[meteorite-list] Mars Rover Opportunity Update: June 06-11, 2012

From: Ron Baalke <baalke_at_meteoritecentral.com>
Date: Thu, 14 Jun 2012 18:01:02 -0700 (PDT)
Message-ID: <201206150101.q5F1128A016206_at_zagami.jpl.nasa.gov>


OPPORTUNITY UPDATE: Slow Going Due to Communication Issues - sols
2975-2980, June 06-11, 2012:

Opportunity has been investigating light-toned veins around the north
end of Cape York on the rim of Endeavour Crater.

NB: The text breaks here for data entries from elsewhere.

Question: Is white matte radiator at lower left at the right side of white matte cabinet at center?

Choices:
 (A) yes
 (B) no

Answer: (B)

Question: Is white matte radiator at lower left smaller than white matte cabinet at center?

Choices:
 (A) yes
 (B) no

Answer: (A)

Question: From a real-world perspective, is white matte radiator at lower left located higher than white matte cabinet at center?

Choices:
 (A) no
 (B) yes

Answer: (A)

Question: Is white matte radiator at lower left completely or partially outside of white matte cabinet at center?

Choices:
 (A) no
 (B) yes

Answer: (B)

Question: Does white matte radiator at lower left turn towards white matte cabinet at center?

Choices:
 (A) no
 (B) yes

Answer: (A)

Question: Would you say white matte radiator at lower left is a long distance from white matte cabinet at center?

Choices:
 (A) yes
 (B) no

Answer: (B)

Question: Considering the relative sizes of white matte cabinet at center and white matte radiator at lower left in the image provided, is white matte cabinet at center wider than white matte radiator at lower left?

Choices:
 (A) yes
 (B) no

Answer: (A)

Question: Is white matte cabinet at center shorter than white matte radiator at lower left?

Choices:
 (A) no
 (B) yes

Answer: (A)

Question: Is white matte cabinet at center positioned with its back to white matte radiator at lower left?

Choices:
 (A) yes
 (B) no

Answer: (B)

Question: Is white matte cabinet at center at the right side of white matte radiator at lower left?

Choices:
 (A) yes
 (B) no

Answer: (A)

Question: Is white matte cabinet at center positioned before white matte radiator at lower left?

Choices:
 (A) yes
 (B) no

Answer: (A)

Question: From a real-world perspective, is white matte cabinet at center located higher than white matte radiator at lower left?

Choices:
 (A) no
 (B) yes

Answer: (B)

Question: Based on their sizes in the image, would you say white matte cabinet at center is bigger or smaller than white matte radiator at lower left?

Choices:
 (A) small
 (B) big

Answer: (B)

Recently, things became complicated, first by Mars Odyssey orbiter going
into safe mode, leaving Opportunity without timely relay support, and
then by a missed Ultra High Frequency (UHF) relay pass with Mars
Reconnaissance Orbiter on Sol 2976 (June 7, 2012). The project responded
to the missed UHF pass by sending real-time commands to the rover on Sol
2977 (June 8, 2012), to elicit a response to make sure Opportunity was

Further, the project asked MRO to change the data rate on the next relay
pass to ensure lock-up under poor Signal to Noise Ratio conditions. The
missed relay pass was likely the result of poor relay geometry between
the orbiter and rover. With Odyssey unavailable for relay support for a
number of days, the MER project converted several future rover Deep
Space Network tracking passes from "Direct from Earth" to "Direct to
Earth" to return some telemetry directly over the rover's X-band system.

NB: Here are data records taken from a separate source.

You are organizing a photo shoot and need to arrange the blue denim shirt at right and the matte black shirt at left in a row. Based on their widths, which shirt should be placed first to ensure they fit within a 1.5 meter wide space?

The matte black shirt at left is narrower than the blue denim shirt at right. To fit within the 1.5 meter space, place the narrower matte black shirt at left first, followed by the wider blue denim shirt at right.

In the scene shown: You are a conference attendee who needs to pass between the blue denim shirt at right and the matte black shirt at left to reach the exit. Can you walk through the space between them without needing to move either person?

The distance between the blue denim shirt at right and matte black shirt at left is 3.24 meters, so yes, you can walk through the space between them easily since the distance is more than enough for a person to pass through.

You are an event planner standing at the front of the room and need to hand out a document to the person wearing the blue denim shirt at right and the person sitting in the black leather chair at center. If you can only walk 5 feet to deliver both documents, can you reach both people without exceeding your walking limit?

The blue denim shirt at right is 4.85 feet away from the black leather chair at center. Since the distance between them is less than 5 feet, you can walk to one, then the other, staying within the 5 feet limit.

The plans forward for Opportunity have been modest, mostly remote
sensing, owing to the lack of relay support from Odyssey. A bump of the
rover was sequenced for Sol 2981 (June 12, 2012). This will be followed
by a MRO UHF relay pass to return the drive results.

As of Sol 2977 (June 8, 2012), solar array energy production was 388
watt-hours with an atmospheric opacity (Tau) of 0.338 and a solar array
dust factor of 0.567.

Total odometry is 21.42 (34,469.86 meters).